* [Provided passage]
• This is a rush transcript from "The Journal Editorial Report," May 15, 2010. This copy may not be in its final form and may be updated.

    PAUL GIGOT, FOX HOST: This week on the "Journal Editorial Report," incumbents beware. A pair of high-profile primary losses has Washington insiders on edge. Can Senators Arlen Specter and Blanche Lincoln survive the wave come Tuesday?

    And the nomination of Elena Kagan, what it means for the Supreme Court and what it says about the Obama agenda.

    Plus, Fannie and Freddie have already cost you $145 billion. And the end is nowhere is site, as Democrats vote to keep the bailouts coming.

    Welcome to the "Journal Editorial Report." I'm Paul Gigot.

    Anyone who needed proof that 2010 would be a tough year for incumbents sure got it this week when veteran West Virginia Congressman Alan Mollohan lost his bid for a 15th term in a primary defeat on Tuesday. His loss came just days after Republican Senator Bob Bennett of Utah was knocked off the November ballot in the convention process.

    Just how toxic the environment is for incumbents will be really tested this Tuesday, when Democratic Senators Arlen Specter of Pennsylvania and Blanche Lincoln of Arkansas attempt to fend off strong primary challenges of their own?

* [Data for review]
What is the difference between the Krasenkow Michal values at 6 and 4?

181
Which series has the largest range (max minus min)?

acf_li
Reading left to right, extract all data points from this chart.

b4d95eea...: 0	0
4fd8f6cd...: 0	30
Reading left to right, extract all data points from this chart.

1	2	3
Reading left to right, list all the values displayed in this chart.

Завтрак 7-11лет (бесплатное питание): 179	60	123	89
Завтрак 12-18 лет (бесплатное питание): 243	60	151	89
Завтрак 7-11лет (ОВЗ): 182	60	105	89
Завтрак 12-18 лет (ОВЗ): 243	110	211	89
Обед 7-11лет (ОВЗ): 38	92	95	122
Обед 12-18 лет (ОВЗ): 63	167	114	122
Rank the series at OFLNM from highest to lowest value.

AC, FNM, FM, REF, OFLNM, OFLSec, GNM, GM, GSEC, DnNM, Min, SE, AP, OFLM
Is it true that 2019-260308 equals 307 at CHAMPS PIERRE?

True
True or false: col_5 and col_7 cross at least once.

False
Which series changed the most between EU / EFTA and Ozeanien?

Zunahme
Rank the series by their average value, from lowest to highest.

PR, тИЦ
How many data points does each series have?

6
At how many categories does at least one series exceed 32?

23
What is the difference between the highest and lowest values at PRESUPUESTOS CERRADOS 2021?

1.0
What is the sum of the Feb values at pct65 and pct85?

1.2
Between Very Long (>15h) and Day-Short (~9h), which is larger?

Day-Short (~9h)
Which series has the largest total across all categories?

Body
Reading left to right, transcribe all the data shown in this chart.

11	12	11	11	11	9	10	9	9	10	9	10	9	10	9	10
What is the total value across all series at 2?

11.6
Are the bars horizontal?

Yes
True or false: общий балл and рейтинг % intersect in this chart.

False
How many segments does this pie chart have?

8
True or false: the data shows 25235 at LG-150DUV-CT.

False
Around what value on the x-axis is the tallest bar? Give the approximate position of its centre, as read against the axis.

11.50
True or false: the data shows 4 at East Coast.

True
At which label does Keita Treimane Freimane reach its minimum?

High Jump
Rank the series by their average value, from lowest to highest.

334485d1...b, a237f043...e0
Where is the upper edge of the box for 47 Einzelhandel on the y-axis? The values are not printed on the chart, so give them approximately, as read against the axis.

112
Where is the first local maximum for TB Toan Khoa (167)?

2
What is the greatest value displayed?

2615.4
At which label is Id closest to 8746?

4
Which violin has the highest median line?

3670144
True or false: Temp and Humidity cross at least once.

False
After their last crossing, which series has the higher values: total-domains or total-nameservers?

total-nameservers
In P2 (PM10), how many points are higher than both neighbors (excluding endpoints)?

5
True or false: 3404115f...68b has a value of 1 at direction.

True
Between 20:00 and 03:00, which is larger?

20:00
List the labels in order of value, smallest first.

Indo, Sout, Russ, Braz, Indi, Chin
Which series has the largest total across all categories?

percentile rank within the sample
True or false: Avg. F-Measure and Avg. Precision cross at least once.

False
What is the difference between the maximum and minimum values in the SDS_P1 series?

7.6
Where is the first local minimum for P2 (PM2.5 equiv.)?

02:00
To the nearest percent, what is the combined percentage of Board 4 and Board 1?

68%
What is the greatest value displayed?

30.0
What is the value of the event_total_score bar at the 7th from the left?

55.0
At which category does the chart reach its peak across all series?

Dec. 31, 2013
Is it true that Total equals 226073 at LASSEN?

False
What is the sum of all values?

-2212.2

* [Problem set]
**a.** From the Journal Editorial Report transcript, write out the passage starting at "Welcome to the" and ending at "of their own?".
**b.** Answer these questions using the Journal Editorial Report transcript:
(i) Which state did Congressman Alan Mollohan represent?
(ii) How much does the transcript say Fannie and Freddie have already cost?
(iii) Which states do Senators Arlen Specter and Blanche Lincoln represent?

* [Your written answers]
**a.**
Welcome to the "Journal Editorial Report." I'm Paul Gigot.

    Anyone who needed proof that 2010 would be a tough year for incumbents sure got it this week when veteran West Virginia Congressman Alan Mollohan lost his bid for a 15th term in a primary defeat on Tuesday. His loss came just days after Republican Senator Bob Bennett of Utah was knocked off the November ballot in the convention process.

    Just how toxic the environment is for incumbents will be really tested this Tuesday, when Democratic Senators Arlen Specter of Pennsylvania and Blanche Lincoln of Arkansas attempt to fend off strong primary challenges of their own?

**b.**
(i) West Virginia.
(ii) $145 billion.
(iii) Arlen Specter represents Pennsylvania, and Blanche Lincoln represents Arkansas.